By Una Howell (USA - 1876-1949)

Chapter 36 - At Home


Copyright Scott Dunbar 2010

 

 CHAPTER 36

The storm that had climaxed Lilly’s wedding on that last night of October seemed an appropriate finale of tear-shedding, and the morning of November first, truly the first day of winter. Our high spirits fell to zero in a drop that was sudden and chilling. Returning to school was prosaic and our feet dragged. On Sunday we watched the train pull out with Mayne aboard and wept again. The postal cards from Chicago and St. Louis began to arrive to punctuate our gloom and the bride and groom continued to occupy the front page of our interest. The house, like the family’s spirits, was in a state of deshabille. The petticoated portion set about at once to restore order, packing wedding presents, and replacing furniture after its wanderings over the house. The honeymoon had to be short; Ben was needed in the store. In two weeks when the snow was falling, the happy couple returned and settled down with Ben’s family.

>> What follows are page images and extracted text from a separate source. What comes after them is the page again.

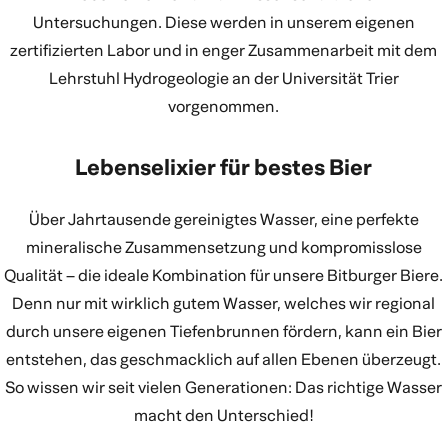
Untersuchungen. Diese werden in unserem eigenen
zertifizierten Labor und in enger Zusammenarbeit mit dem
Lehrstuhl Hydrogeologie an der Universität Trier
vorgenommen.
Lebenselixier für bestes Bier
Über Jahrtausende gereinigtes Wasser, eine perfekte
mineralische Zusammensetzung und kompromisslose
Qualität – die ideale Kombination für unsere Bitburger Biere.
Denn nur mit wirklich gutem Wasser, welches wir regional
durch unsere eigenen Tiefenbrunnen fördern, kann ein Bier
entstehen, das geschmacklich auf allen Ebenen überzeugt.
So wissen wir seit vielen Generationen: Das richtige Wasser
macht den Unterschied!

Mr. Murray, Ben’s father, was one of the most prominent men in Springfield and actively associated with its civic projects. He had been one of its first mayors in 1871. Young men about to embark on a business career sought his advice in the bank where he served as President. He had a large family, five sons and two daughters, and lived in a big old-fashioned, Colonial house near the public square. It was to this home that Ben took Lilly after their honeymoon and there she held her first formal “At Home.”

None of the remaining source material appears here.